Closed gdalle closed 1 year ago

gdalle commented 1 year ago

This package exists because tensor networks are assumed to be performant, but this claim is not backed by quantitative results. I see that there are already benchmarks in the repo, would it be hard to compare them with other existing algorithms (at the very least JunctionTrees.jl)?

https://github.com/openjournals/joss-reviews/issues/5700

mroavi commented 1 year ago

Thanks for bringing this up, and you're absolutely right. Quantitative results are essential for backing up performance claims. We're already in the process of comparing our package against Merlin and libdai, which are two C++ libraries that have performed well in past UAI inference competitions. These benchmarks should provide a good point of reference for the performance of our package.

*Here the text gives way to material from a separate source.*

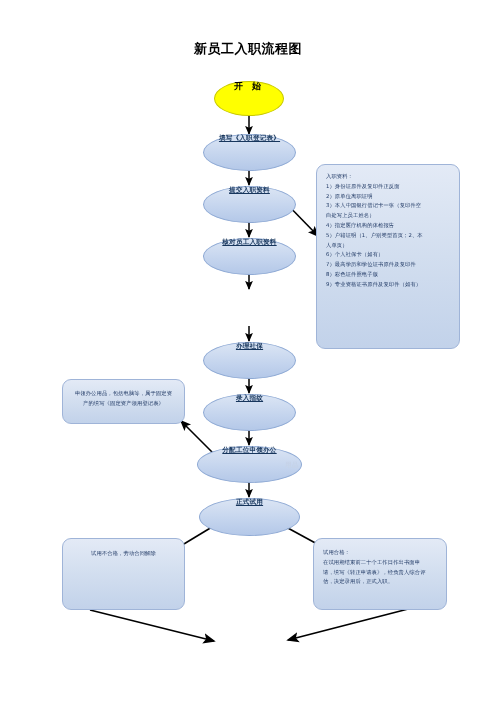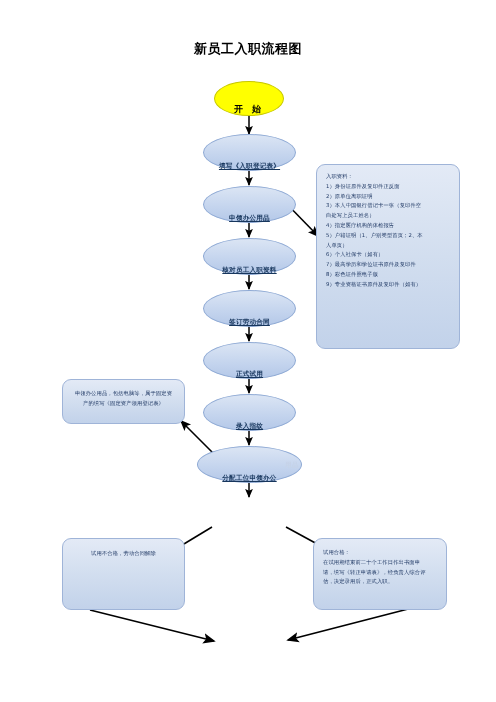"开 始" .node { align-items: flex-end -> flex-start }
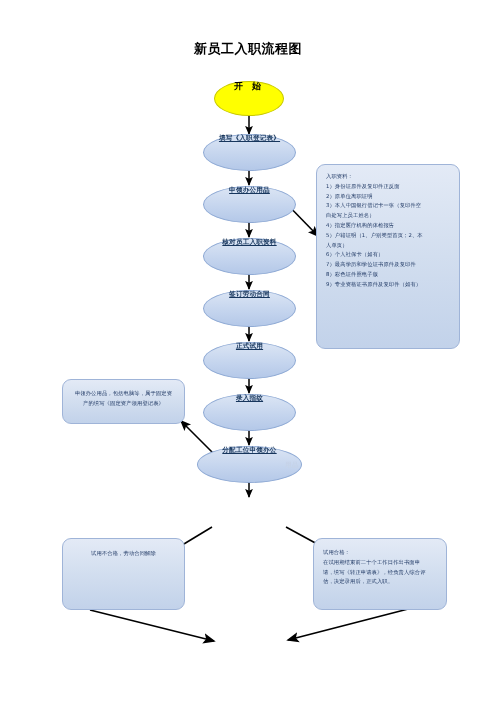"申领办公用品" span.node-label { text: 申领办公用品 -> 提交入职资料 }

Adding some of these results to the paper is a great idea. We'll make sure to include them to strengthen our claims about the package's performance. And yes, throwing in a comparison with JunctionTrees.jl could also be valuable. We'll look into it.

mroavi commented 1 year ago

Hi @gdalle . We just wrapped up a performance comparison against three other libraries: Merlin, libDAI, and, of course, JunctionTrees.jl. Merlin and libDAI are C++ libraries that have historically performed well in UAI inference competitions. JunctionTrees.jl is essentially the predecessor of TensorInference.jl and is also implemented in Julia. You can check out all the benchmark results on our docs dev site: TensorInference Performance Evaluation.

mroavi commented 1 year ago

We added a reference in the paper to the performance evaluation section in the documentation.